Many Numeric Explanatory Variables
Load Packages and Dataset
Packages includes fst (for reading fst document), dplyr (data manipulation), ggplot2, broom. r dataset is the one on Taiwan’s property price.
Visualizing Many Numeric Variables
Faceting should be a good choice when dealing with multiple categorical/non-numeric variables and when data are closely responding to each one.
In general, it gets trickier to include more than three numeric variables in a scatter plot (without losing focus and confusing the audience), but we can (in theory) include as many categorical variables as we like by applying faceting.
However, it is important to note that more facets can make it harder to see an overall picture.
Faceted Visualization
In below plot, we faceted the scatter points by ages of house.
ggplot(taiwan_real_estate, aes(sqrt(dist_to_mrt_m), n_convenience, color = price_twd_msq)) +
# Make it a scatter plot
geom_point() +
# Use the continuous viridis plasma color scale
scale_color_viridis_c(option = "plasma") +
# Facet, wrapped by house age
facet_wrap(~house_age_years)Different Levels of Interactions
No interactions.

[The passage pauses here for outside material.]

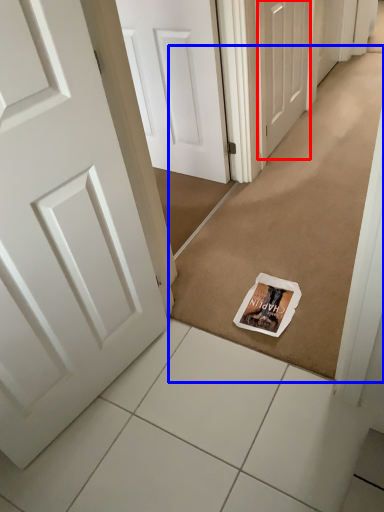
Question: Which of the following is the closest to the observer, door (highlighted by a red box) or doormat (highlighted by a blue box)?

Choices:
 (A) door
 (B) doormat

Answer: (B)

No global intercept, no interactions.
- Note that all independent variables are included in the lm model by “+” sign and there is a “zero” added in the lm function to ensure no global intercept.

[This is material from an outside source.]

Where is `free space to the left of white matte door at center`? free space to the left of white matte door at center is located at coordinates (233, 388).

mdl_price_vs_all_3_way_inter <- lm(
price_twd_msq ~ sqrt(dist_to_mrt_m) * n_convenience * house_age_years + 0,
data = taiwan_real_estate
)See the results
mdl_price_vs_all_3_way_inter##
## Call:
## lm(formula = price_twd_msq ~ sqrt(dist_to_mrt_m) * n_convenience *
## house_age_years + 0, data = taiwan_real_estate)
##
## Coefficients:
## sqrt(dist_to_mrt_m)
## -0.162944
## n_convenience
## 0.374982
## house_age_years0 to 15
## 16.046849
## house_age_years15 to 30
## 13.760066
## house_age_years30 to 45
## 12.088773
## sqrt(dist_to_mrt_m):n_convenience
## -0.008393
## sqrt(dist_to_mrt_m):house_age_years15 to 30
## 0.036618
## sqrt(dist_to_mrt_m):house_age_years30 to 45
## 0.061281
## n_convenience:house_age_years15 to 30
## 0.078370
## n_convenience:house_age_years30 to 45
## 0.066720
## sqrt(dist_to_mrt_m):n_convenience:house_age_years15 to 30
## -0.003821
## sqrt(dist_to_mrt_m):n_convenience:house_age_years30 to 45
## 0.004401
- No global intercept, but there are 2-way and 3-way interactions (i.e. all interactions) between the explanatory variables. Note that the “+” sign is swapped for “*” sign and also “+” is preserved because that we still don’t want global intercept in this case.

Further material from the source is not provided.